Copy every line of the material below word for word, leaving out the pictures.
====== DATA PROVIDED
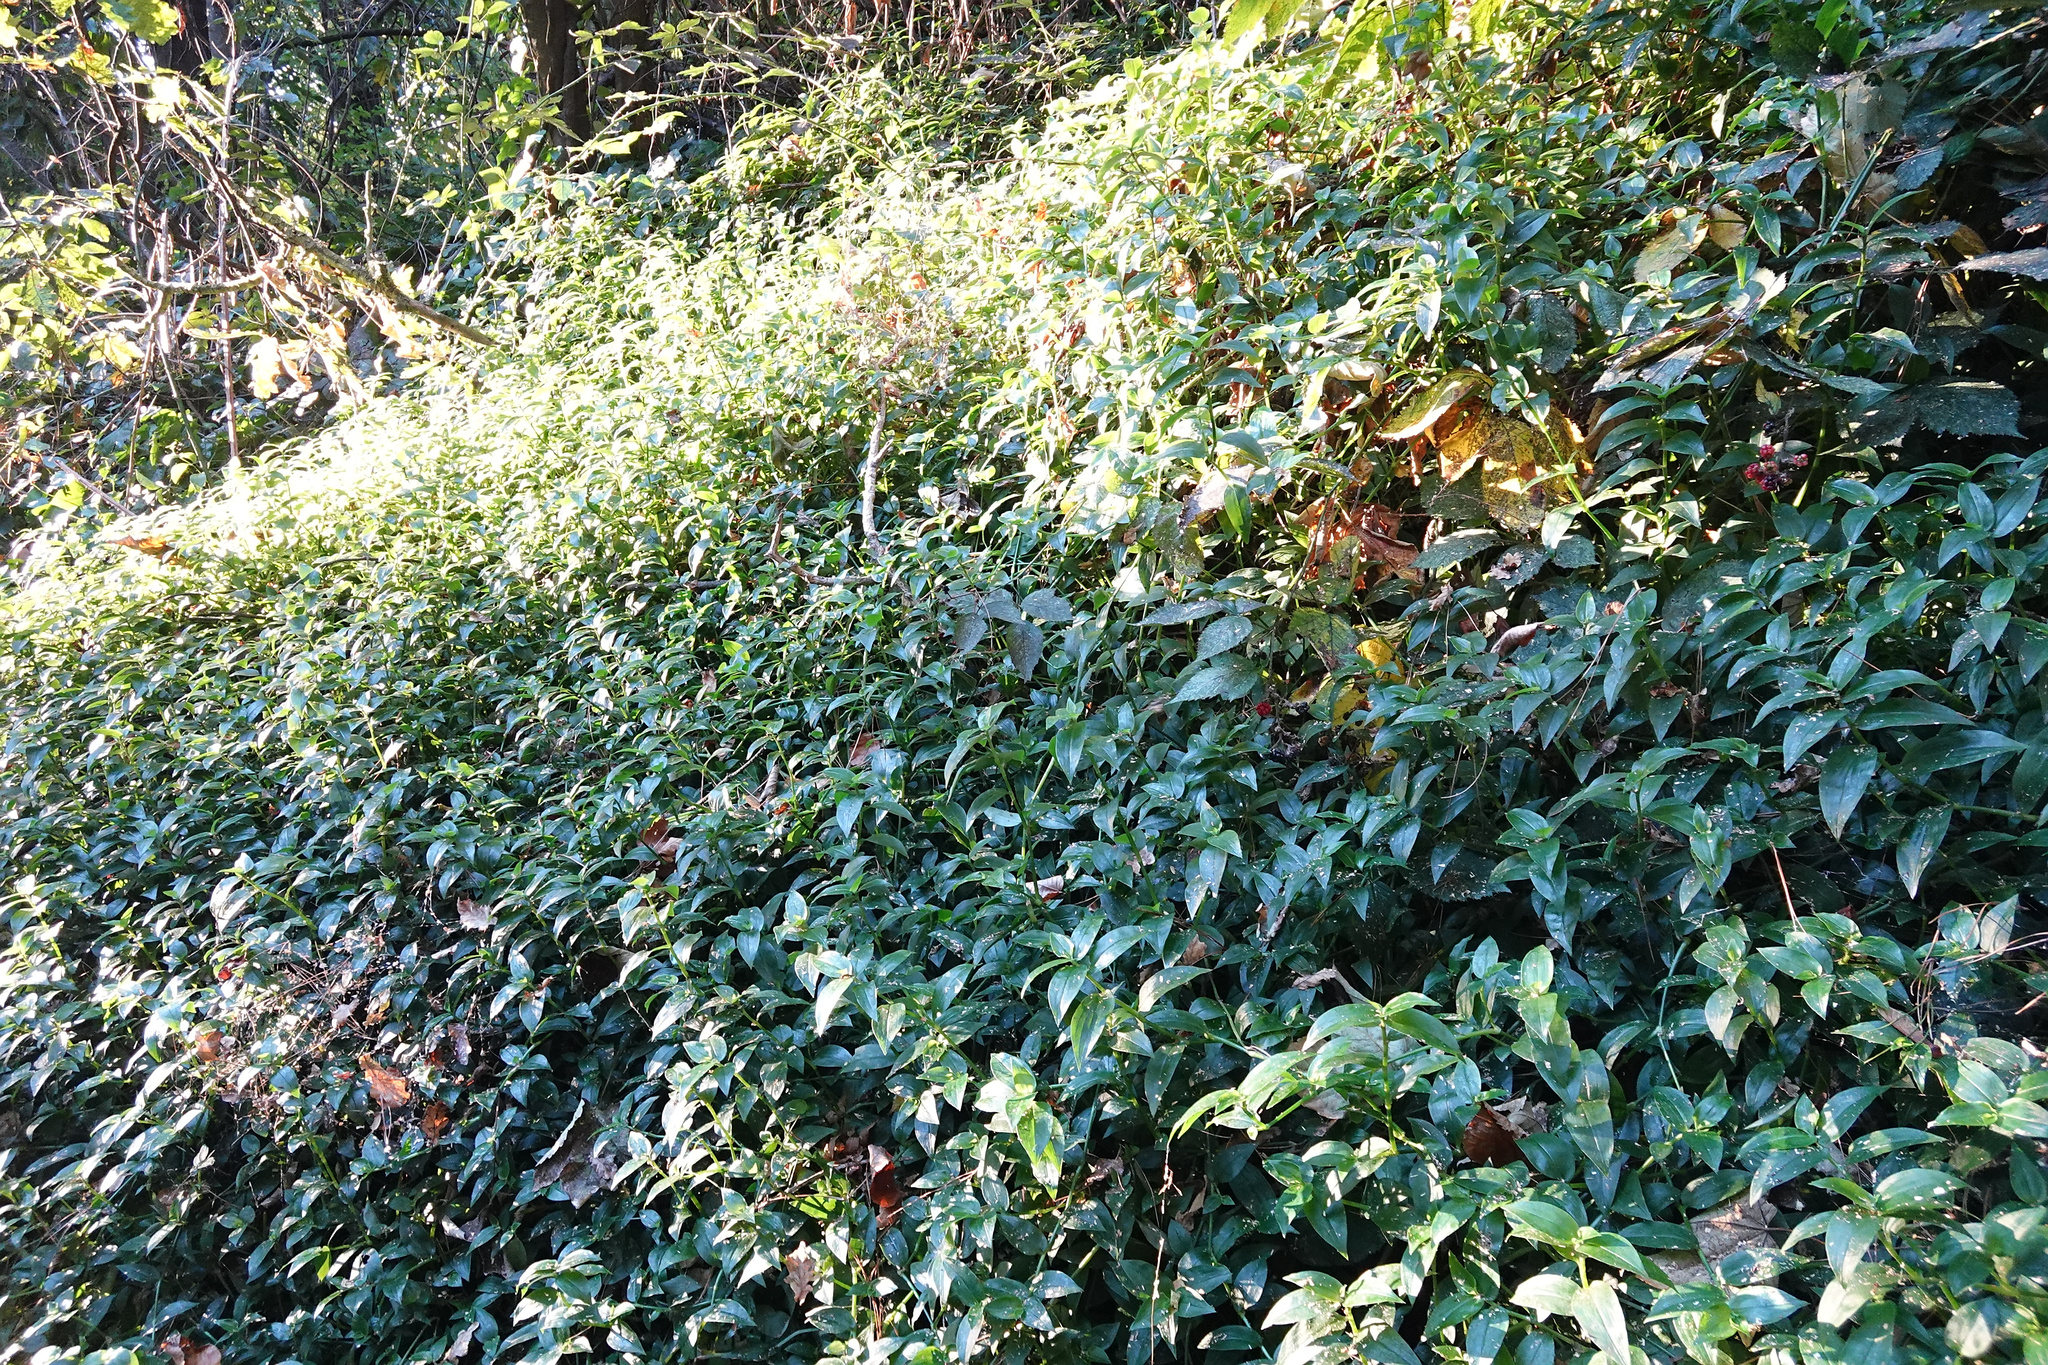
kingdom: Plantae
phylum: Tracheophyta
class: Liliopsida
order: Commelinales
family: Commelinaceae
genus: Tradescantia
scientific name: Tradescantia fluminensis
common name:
============
- _THE RESPONSE_
kingdom: Plantae
phylum: Tracheophyta
class: Liliopsida
order: Commelinales
family: Commelinaceae
genus: Tradescantia
scientific name: Tradescantia fluminensis
common name:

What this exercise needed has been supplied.